Input data =>
···
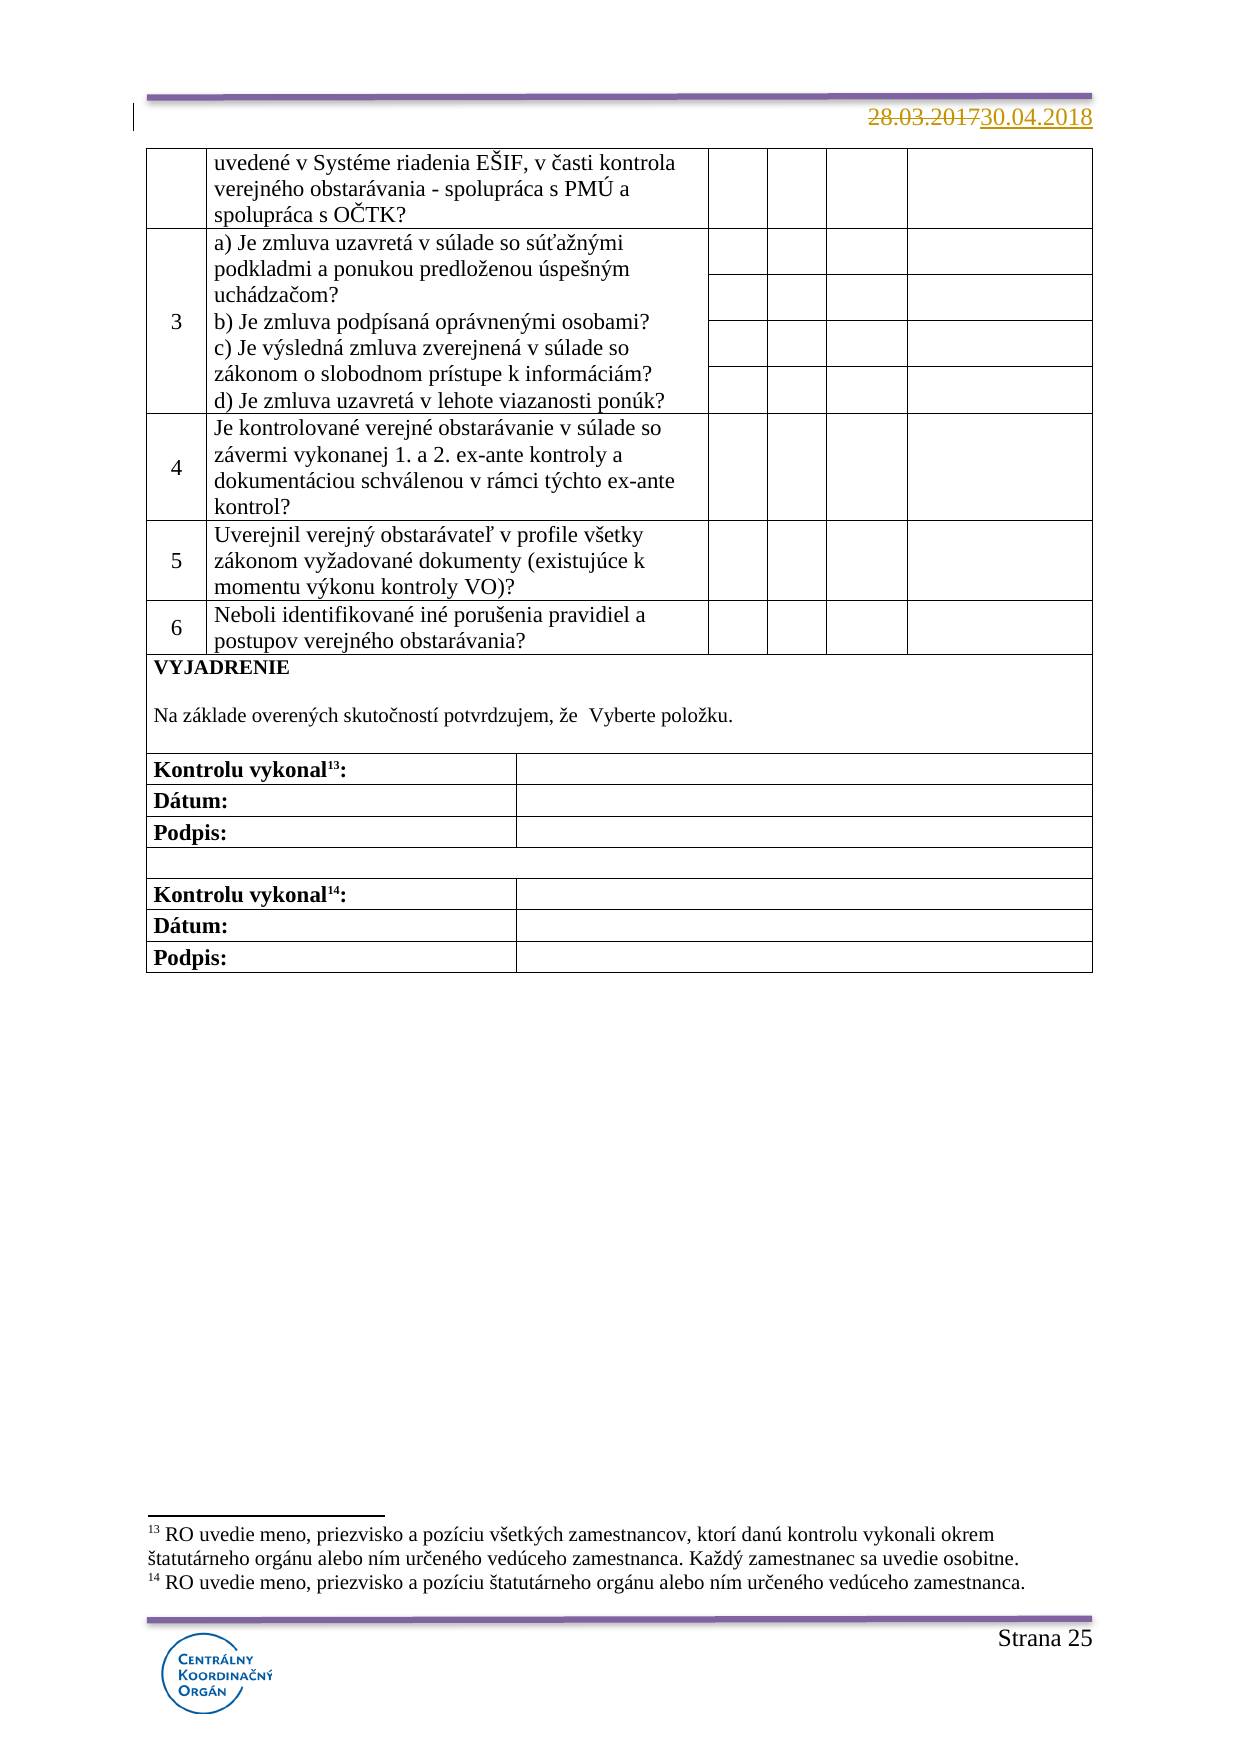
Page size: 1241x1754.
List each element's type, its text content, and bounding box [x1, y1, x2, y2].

table_cell Podpis: [147, 942, 516, 972]
table_cell [827, 367, 907, 413]
table_cell [827, 275, 907, 320]
table_cell [147, 848, 1092, 878]
table_cell [709, 601, 767, 653]
table_cell [827, 601, 907, 653]
table_cell Dátum: [147, 910, 516, 941]
table_cell [709, 229, 767, 274]
table_cell [768, 229, 826, 274]
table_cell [207, 149, 708, 228]
table_cell [908, 275, 1092, 320]
table_cell [908, 367, 1092, 413]
table_cell [768, 521, 826, 600]
table_cell [768, 275, 826, 320]
picture [159, 1631, 272, 1713]
table_cell [709, 414, 767, 520]
table_cell [908, 414, 1092, 520]
table_cell 5 [147, 521, 206, 600]
table_cell [709, 275, 767, 320]
table_cell [517, 942, 1092, 972]
table_cell [517, 910, 1092, 941]
table_cell [709, 521, 767, 600]
table_cell [908, 229, 1092, 274]
table_cell [768, 321, 826, 366]
table_cell [908, 521, 1092, 600]
table_cell Kontrolu vykonal: [147, 754, 516, 784]
table_cell [768, 367, 826, 413]
table_cell VYJADRENIE Na základe overených skutočností potvrdzujem, že [147, 655, 1092, 753]
table_cell [827, 229, 907, 274]
table_cell [768, 149, 826, 228]
table_cell [517, 817, 1092, 847]
table_cell [709, 149, 767, 228]
table_cell [908, 149, 1092, 228]
table_cell Neboli identifikované iné porušenia pravidiel a postupov verejného obstarávania? [207, 601, 708, 653]
table_cell 2 [147, 149, 206, 228]
table_cell [517, 879, 1092, 909]
table_cell Uverejnil verejný obstarávateľ v profile všetky zákonom vyžadované dokumenty (existujúce k momentu výkonu kontroly VO)? [207, 521, 708, 600]
table_cell Podpis: [147, 817, 516, 847]
table_cell Kontrolu vykonal: [147, 879, 516, 909]
table_cell [827, 414, 907, 520]
table_cell Dátum: [147, 785, 516, 816]
table_cell [827, 521, 907, 600]
table_cell 3 [147, 229, 206, 413]
table_cell 4 [147, 414, 206, 520]
table_cell [517, 785, 1092, 816]
table_cell [908, 601, 1092, 653]
table_cell a) Je zmluva uzavretá v súlade so súťažnými podkladmi a ponukou predloženou úspešným uchádzačom? b) Je zmluva podpísaná oprávnenými osobami? c) Je výsledná zmluva zverejnená v súlade so zákonom o slobodnom prístupe k informáciám? d) Je zmluva uzavretá v lehote viazanosti ponúk? [207, 229, 708, 413]
table_cell Je kontrolované verejné obstarávanie v súlade so závermi vykonanej 1. a 2. ex-ante kontroly a dokumentáciou schválenou v rámci týchto ex-ante kontrol? [207, 414, 708, 520]
table_cell [908, 321, 1092, 366]
table_cell [768, 414, 826, 520]
table_cell [827, 149, 907, 228]
table_cell [768, 601, 826, 653]
table_cell [517, 754, 1092, 784]
table_cell 6 [147, 601, 206, 653]
table_cell [709, 321, 767, 366]
table_cell [827, 321, 907, 366]
table_cell [709, 367, 767, 413]
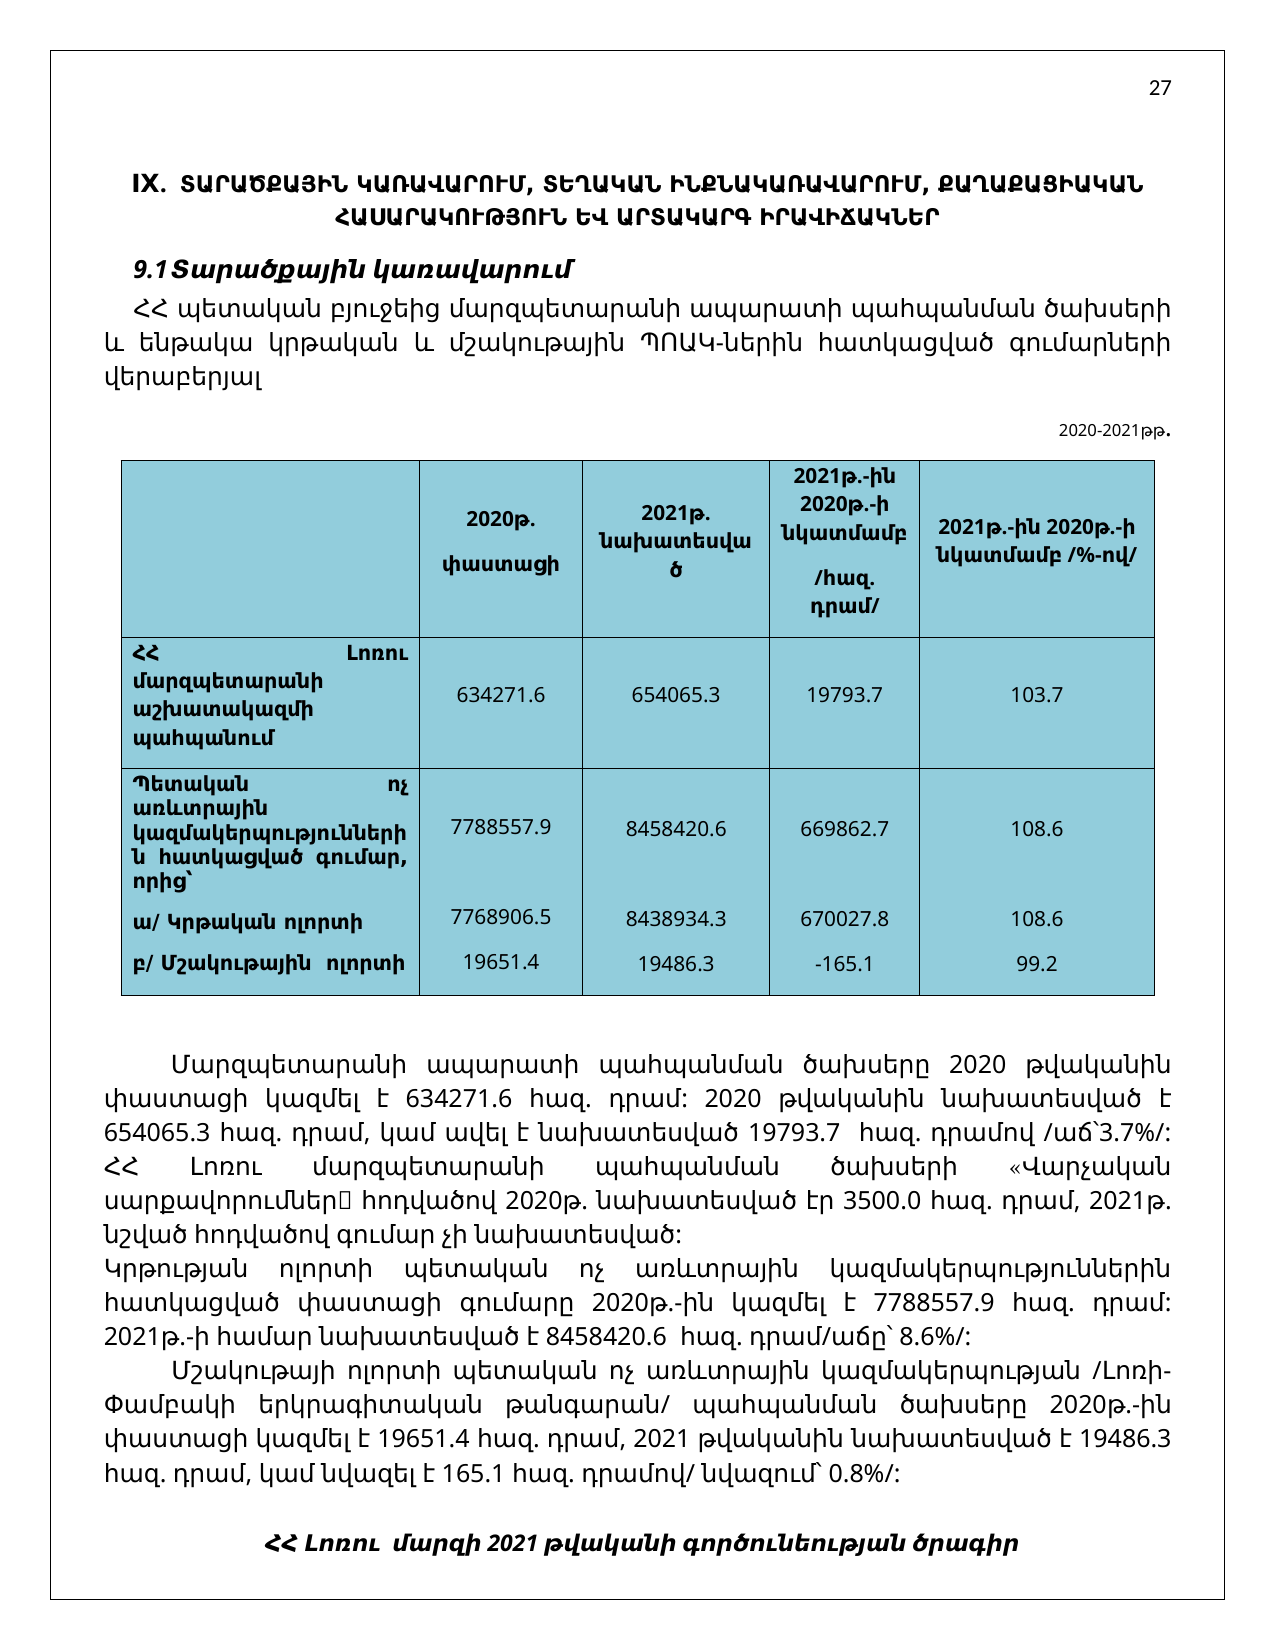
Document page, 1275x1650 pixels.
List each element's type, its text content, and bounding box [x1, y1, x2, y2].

table_header 2021թ.-ին 2020թ.-ի նկատմամբ /%-ով/ [920, 461, 1154, 637]
table_cell 19793.7 [770, 638, 919, 768]
table_header 2021թ. նախատեսված [583, 461, 769, 637]
table_header 2020թ. փաստացի [420, 461, 582, 637]
table_cell 8458420.6 8438934.3 19486.3 [583, 769, 769, 995]
text ՀՀ պետական բյուջեից մարզպետարանի ապարատի պահպանման ծախսերի և ենթակա կրթական և մշակութային ՊՈԱԿ-ներին հատկացված գումարների վերաբերյալ [103, 291, 1172, 393]
table_cell 108.6 108.6 99.2 [920, 769, 1154, 995]
text Կրթության ոլորտի պետական ոչ առևտրային կազմակերպություններին հատկացված փաստացի գումարը 2020թ.-ին կազմել է 7788557.9 հազ. դրամ: 2021թ.-ի համար նախատեսված է 8458420.6 հազ. դրամ/աճը՝ 8.6%/: [103, 1251, 1172, 1353]
table_cell Պետական ոչ առևտրային կազմակերպություններին հատկացված գումար, որից՝ ա/ Կրթական ոլորտի բ/ Մշակութային ոլորտի [122, 769, 419, 995]
table_cell 669862.7 670027.8 -165.1 [770, 769, 919, 995]
table_cell 654065.3 [583, 638, 769, 768]
text IX. ՏԱՐԱԾՔԱՅԻՆ ԿԱՌԱՎԱՐՈՒՄ, ՏԵՂԱԿԱՆ ԻՆՔՆԱԿԱՌԱՎԱՐՈՒՄ, ՔԱՂԱՔԱՑԻԱԿԱՆ ՀԱՍԱՐԱԿՈՒԹՅՈՒՆ ԵՎ ԱՐՏԱԿԱՐԳ ԻՐԱՎԻՃԱԿՆԵՐ [113, 166, 1162, 231]
table_cell ՀՀ Լոռու մարզպետարանի աշխատակազմի պահպանում [122, 638, 419, 768]
list Տարածքային կառավարում [133, 251, 1162, 285]
text Մշակութայի ոլորտի պետական ոչ առևտրային կազմակերպության /Լոռի-Փամբակի երկրագիտական թանգարան/ պահպանման ծախսերը 2020թ.-ին փաստացի կազմել է 19651.4 հազ. դրամ, 2021 թվականին նախատեսված է 19486.3 հազ. դրամ, կամ նվազել է 165.1 հազ. դրամով/ նվազում՝ 0.8%/: [103, 1353, 1172, 1489]
text 2020-2021թթ. [103, 409, 1172, 443]
table_cell 103.7 [920, 638, 1154, 768]
table_cell 7788557.9 7768906.5 19651.4 [420, 769, 582, 995]
table_header 2021թ.-ին 2020թ.-ի նկատմամբ /հազ. դրամ/ [770, 461, 919, 637]
table_header [122, 461, 419, 637]
table_cell 634271.6 [420, 638, 582, 768]
text Մարզպետարանի ապարատի պահպանման ծախսերը 2020 թվականին փաստացի կազմել է 634271.6 հազ. դրամ: 2020 թվականին նախատեսված է 654065.3 հազ. դրամ, կամ ավել է նախատեսված 19793.7 հազ. դրամով /աճ՝3.7%/: ՀՀ Լոռու մարզպետարանի պահպանման ծախսերի Վարչական սարքավորումներ հոդվածով 2020թ. նախատեսված էր 3500.0 հազ. դրամ, 2021թ. նշված հոդվածով գումար չի նախատեսված: [103, 1046, 1172, 1251]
···
Aim of the exercise => Output the complete listing exactly. Pictures stay out.

Response area =>
Page size: 1241x1754.
List each element's type, its text content, and bounding box [x1, y1, x2, y2].

table_cell Podpis: [147, 942, 516, 972]
table_cell [827, 367, 907, 413]
table_cell [827, 275, 907, 320]
table_cell [147, 848, 1092, 878]
table_cell [709, 601, 767, 653]
table_cell [827, 601, 907, 653]
table_cell Dátum: [147, 910, 516, 941]
table_cell [709, 229, 767, 274]
table_cell [768, 229, 826, 274]
table_cell [207, 149, 708, 228]
table_cell [908, 275, 1092, 320]
table_cell [908, 367, 1092, 413]
table_cell [768, 521, 826, 600]
table_cell [768, 275, 826, 320]
picture [159, 1631, 272, 1713]
table_cell [709, 414, 767, 520]
table_cell [908, 414, 1092, 520]
table_cell 5 [147, 521, 206, 600]
table_cell [709, 275, 767, 320]
table_cell [517, 942, 1092, 972]
table_cell [517, 910, 1092, 941]
table_cell [709, 521, 767, 600]
table_cell [908, 229, 1092, 274]
table_cell [768, 321, 826, 366]
table_cell [908, 521, 1092, 600]
table_cell Kontrolu vykonal: [147, 754, 516, 784]
table_cell [768, 367, 826, 413]
table_cell VYJADRENIE Na základe overených skutočností potvrdzujem, že [147, 655, 1092, 753]
table_cell [827, 229, 907, 274]
table_cell [768, 149, 826, 228]
table_cell [517, 817, 1092, 847]
table_cell [709, 149, 767, 228]
table_cell [908, 149, 1092, 228]
table_cell Neboli identifikované iné porušenia pravidiel a postupov verejného obstarávania? [207, 601, 708, 653]
table_cell 2 [147, 149, 206, 228]
table_cell [517, 879, 1092, 909]
table_cell Uverejnil verejný obstarávateľ v profile všetky zákonom vyžadované dokumenty (existujúce k momentu výkonu kontroly VO)? [207, 521, 708, 600]
table_cell Podpis: [147, 817, 516, 847]
table_cell Kontrolu vykonal: [147, 879, 516, 909]
table_cell [827, 414, 907, 520]
table_cell Dátum: [147, 785, 516, 816]
table_cell [827, 521, 907, 600]
table_cell 3 [147, 229, 206, 413]
table_cell 4 [147, 414, 206, 520]
table_cell [517, 785, 1092, 816]
table_cell [908, 601, 1092, 653]
table_cell a) Je zmluva uzavretá v súlade so súťažnými podkladmi a ponukou predloženou úspešným uchádzačom? b) Je zmluva podpísaná oprávnenými osobami? c) Je výsledná zmluva zverejnená v súlade so zákonom o slobodnom prístupe k informáciám? d) Je zmluva uzavretá v lehote viazanosti ponúk? [207, 229, 708, 413]
table_cell Je kontrolované verejné obstarávanie v súlade so závermi vykonanej 1. a 2. ex-ante kontroly a dokumentáciou schválenou v rámci týchto ex-ante kontrol? [207, 414, 708, 520]
table_cell [908, 321, 1092, 366]
table_cell [768, 414, 826, 520]
table_cell [827, 149, 907, 228]
table_cell [768, 601, 826, 653]
table_cell [517, 754, 1092, 784]
table_cell 6 [147, 601, 206, 653]
table_cell [709, 321, 767, 366]
table_cell [827, 321, 907, 366]
table_cell [709, 367, 767, 413]
Document page, 1275x1650 pixels.
List each element's type, its text content, and bounding box [x1, y1, x2, y2].

table_header 2021թ.-ին 2020թ.-ի նկատմամբ /%-ով/ [920, 461, 1154, 637]
table_cell 19793.7 [770, 638, 919, 768]
table_header 2021թ. նախատեսված [583, 461, 769, 637]
table_header 2020թ. փաստացի [420, 461, 582, 637]
table_cell 8458420.6 8438934.3 19486.3 [583, 769, 769, 995]
text ՀՀ պետական բյուջեից մարզպետարանի ապարատի պահպանման ծախսերի և ենթակա կրթական և մշակութային ՊՈԱԿ-ներին հատկացված գումարների վերաբերյալ [103, 291, 1172, 393]
table_cell 108.6 108.6 99.2 [920, 769, 1154, 995]
text Կրթության ոլորտի պետական ոչ առևտրային կազմակերպություններին հատկացված փաստացի գումարը 2020թ.-ին կազմել է 7788557.9 հազ. դրամ: 2021թ.-ի համար նախատեսված է 8458420.6 հազ. դրամ/աճը՝ 8.6%/: [103, 1251, 1172, 1353]
table_cell Պետական ոչ առևտրային կազմակերպություններին հատկացված գումար, որից՝ ա/ Կրթական ոլորտի բ/ Մշակութային ոլորտի [122, 769, 419, 995]
table_cell 669862.7 670027.8 -165.1 [770, 769, 919, 995]
table_cell 654065.3 [583, 638, 769, 768]
text IX. ՏԱՐԱԾՔԱՅԻՆ ԿԱՌԱՎԱՐՈՒՄ, ՏԵՂԱԿԱՆ ԻՆՔՆԱԿԱՌԱՎԱՐՈՒՄ, ՔԱՂԱՔԱՑԻԱԿԱՆ ՀԱՍԱՐԱԿՈՒԹՅՈՒՆ ԵՎ ԱՐՏԱԿԱՐԳ ԻՐԱՎԻՃԱԿՆԵՐ [113, 166, 1162, 231]
table_cell ՀՀ Լոռու մարզպետարանի աշխատակազմի պահպանում [122, 638, 419, 768]
list Տարածքային կառավարում [133, 251, 1162, 285]
text Մշակութայի ոլորտի պետական ոչ առևտրային կազմակերպության /Լոռի-Փամբակի երկրագիտական թանգարան/ պահպանման ծախսերը 2020թ.-ին փաստացի կազմել է 19651.4 հազ. դրամ, 2021 թվականին նախատեսված է 19486.3 հազ. դրամ, կամ նվազել է 165.1 հազ. դրամով/ նվազում՝ 0.8%/: [103, 1353, 1172, 1489]
text 2020-2021թթ. [103, 409, 1172, 443]
table_cell 103.7 [920, 638, 1154, 768]
table_cell 7788557.9 7768906.5 19651.4 [420, 769, 582, 995]
table_header 2021թ.-ին 2020թ.-ի նկատմամբ /հազ. դրամ/ [770, 461, 919, 637]
table_header [122, 461, 419, 637]
table_cell 634271.6 [420, 638, 582, 768]
text Մարզպետարանի ապարատի պահպանման ծախսերը 2020 թվականին փաստացի կազմել է 634271.6 հազ. դրամ: 2020 թվականին նախատեսված է 654065.3 հազ. դրամ, կամ ավել է նախատեսված 19793.7 հազ. դրամով /աճ՝3.7%/: ՀՀ Լոռու մարզպետարանի պահպանման ծախսերի Վարչական սարքավորումներ հոդվածով 2020թ. նախատեսված էր 3500.0 հազ. դրամ, 2021թ. նշված հոդվածով գումար չի նախատեսված: [103, 1046, 1172, 1251]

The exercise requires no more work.